■ **About this task**
Report how many lines in the items below contain the word "series" with matching case, and give only that number.

■ **Records shown**
....
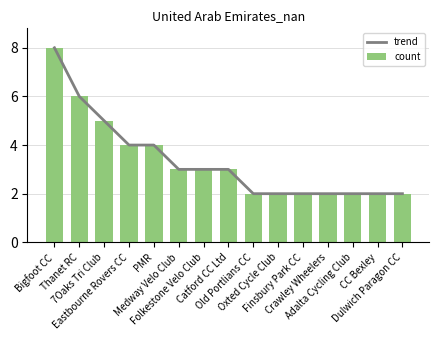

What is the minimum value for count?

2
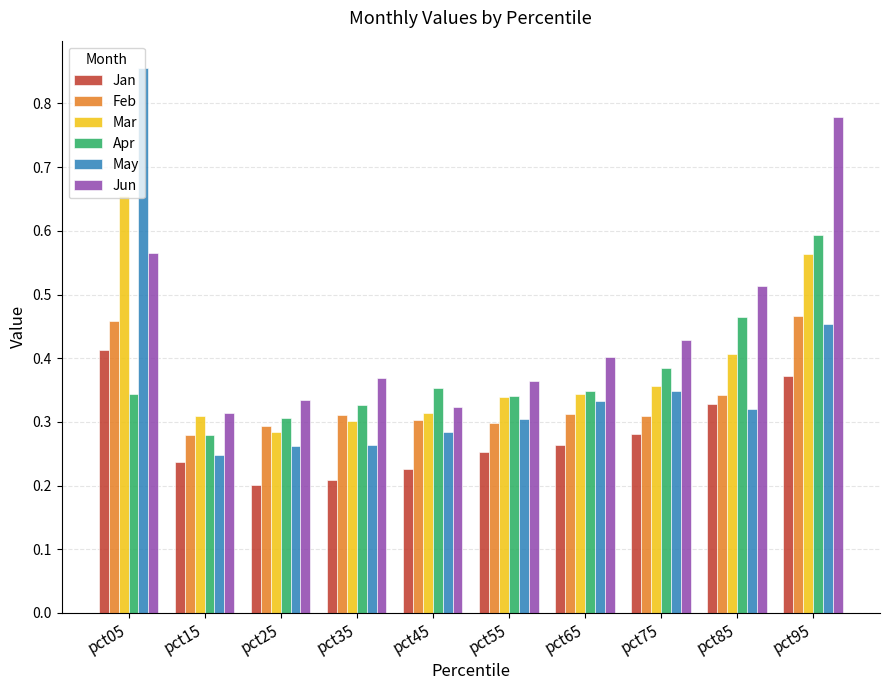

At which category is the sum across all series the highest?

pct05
....
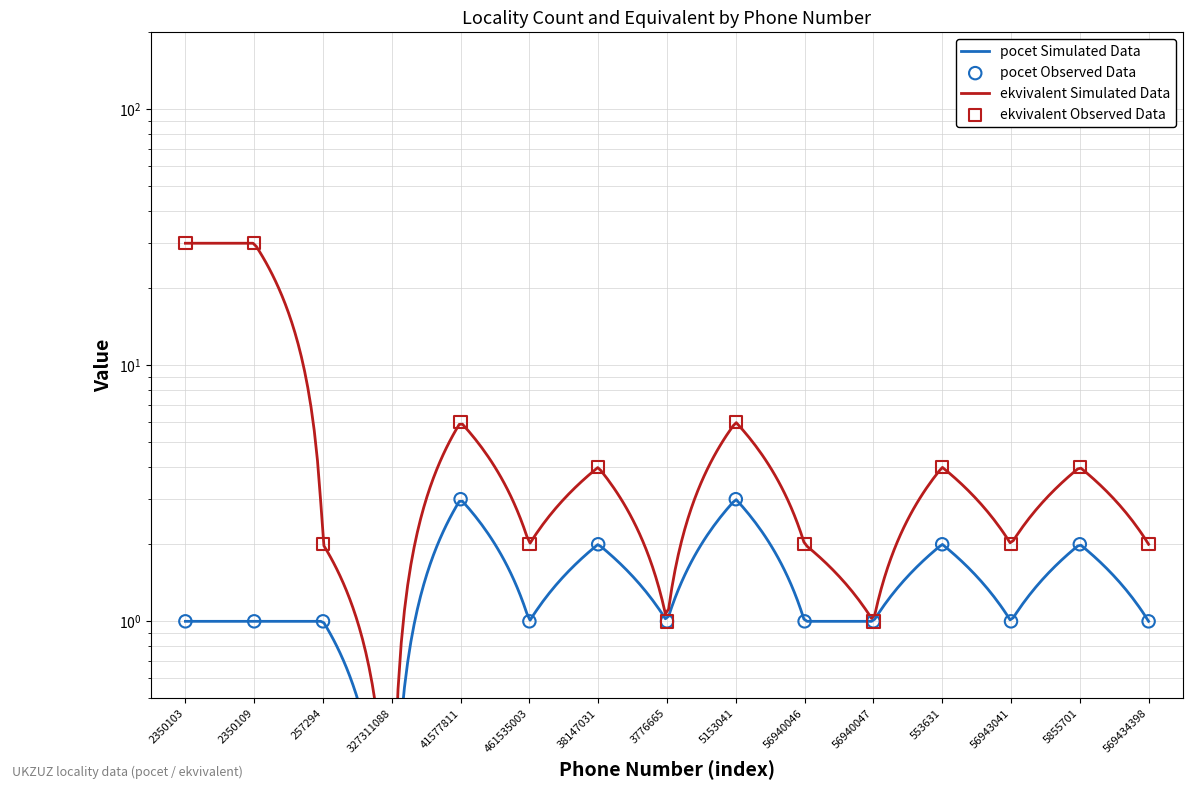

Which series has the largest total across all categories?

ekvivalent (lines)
....
■ **Solution to this task**
2